DB: In Europe we see vulnerable populations whether they are migrants or refugees or women in areas that don’t have access to maternal care services. You work in the US and we have also seen that in higher income countries, the maternal mortality rate is climbing. What do you see as the major issues facing maternal healthcare?

JG: In no country are there really adequate records of maternal death, so first and foremost one of the things we are doing in the US is working with the CDC and various entities like insurance companies to understand what is the true nature of pregnancy-related mortality. We have seen, huge health disparities. For example, one of our projects in NYC looked at mortality rates in women in different racial, ethnic and age groups, and if you were an African American college graduate in NYC your chance of dying in childbirth was greater than if you were a poor white unmarried mother. There is a systemic bias in the system that we don’t understand and we need to get to the root cause of it all, why is it going up?

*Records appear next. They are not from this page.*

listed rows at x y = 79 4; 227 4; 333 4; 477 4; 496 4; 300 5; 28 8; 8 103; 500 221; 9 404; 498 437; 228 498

I think the most tangible thing we can achieve is access to early pre-natal care, and that so many women are not aware they are pregnant and don’t seek medical help because of financial pressure or they don’t want their mother to know. but I think another area is the ability to have equitable access to family planning and resources. In the UK, almost 50% of births are unplanned, and they don’t take advantage of the technologies we have that allow them to space their babies according to their choice and we know that multiple birth and frequent birth is a risk factor for maternal mortalities. In Europe the data is lacking, so we need more data and ways of measuring maternal healthcare.


DB: Your career has seen you work on all these major public health crises, e.g. Sars, anthrax, but maternal mortality is something of a “silent crisis”. What do you think of the attitude towards it?

JG: I think this is a tangent across a lot of different domains of public health that because things happen one at a time it doesn’t seem like a crisis but if they all happened on one day we would be completely panicked, so how do you create that kind of awareness with a slow crisis, and part of it is just getting visible people talking about it. I think Safe Motherhood Week is so important, it’s the stories, you have to tell the stories. We need to make those stories from a humanitarian perspective much more visible to people. It’s very compelling when you know it.


DB: In terms of Safe Motherhood Week’s mission, what would your call to action be?

JG: I think that people need to know that it’s not just a problem “over there” – it’s a problem in their own community. People don’t know that people die giving birth in Ireland or other Western European countries. They believe that problem has been solved and so we need to tell the stories of women who have died or had close calls. During the UN general assembly week, I remember having a very wealthy woman from an affluent neighbourhood and a political figure from Nigeria both exchanging their birthing stories; the environment of the births were so different but they had almost identical experiences. We need to realise that we are all one woman, we all are connected in very profound ways and the miracle of giving life can also take a life.